Genetics underlying inbreeding depression in Mimulus with contrasting mating systems

Abstract

The importance of inbreeding depression in theoretical considerations of mating-system evolution1,2,3,4,5 and its potential impact on the persistence of small populations6 has renewed interest in the genetic basis of this phenomenon. Inbreeding increases homozygosity. This can produce inbreeding depression for two different reasons: first, deleterious recessive or partially recessive alleles that are masked at heterozygous loci by dominant alleles become fully expressed in homozygotes; and second, alleles may interact in an overdominant manner, such that the fitness of either type of homozygote is lower than that of heterozygotes. These two mechanisms produce different long-term effects in populations experiencing increased levels of inbreeding.
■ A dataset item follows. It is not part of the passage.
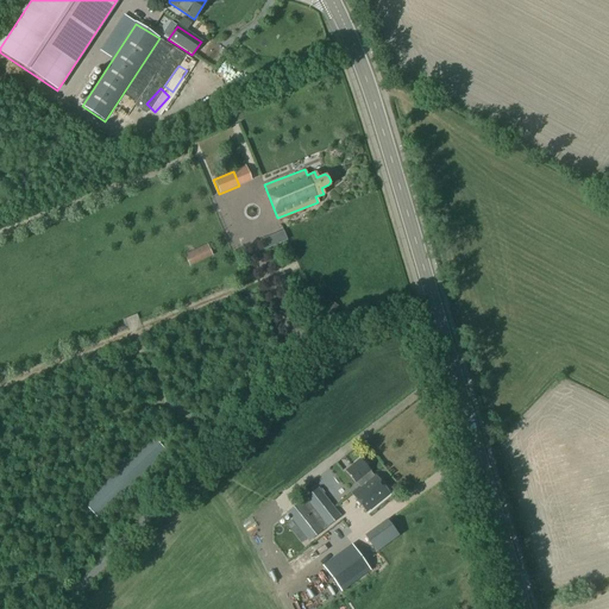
[(207,246),(186,257),(190,267),(212,257),(207,246)]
Inbreeding depression resulting from deleterious alleles can be removed by selection, but inbreeding depression produced by overdominance cannot be removed without lowering the mean fitness of the population1,2,3,4,5. Using a North Carolina 3 breeding programme7, the most powerful quantitative genetics technique available8,9,10, we show here that deleterious recessive alleles are mainly responsible for inbreeding depression in two closely related annual plants, the primarily selfing Mimulus micranthus and the mixed-mating M. guttatus. Estimates indicate that deleterious alleles in M. micranthus are more nearly additive than they are in M. guttatus.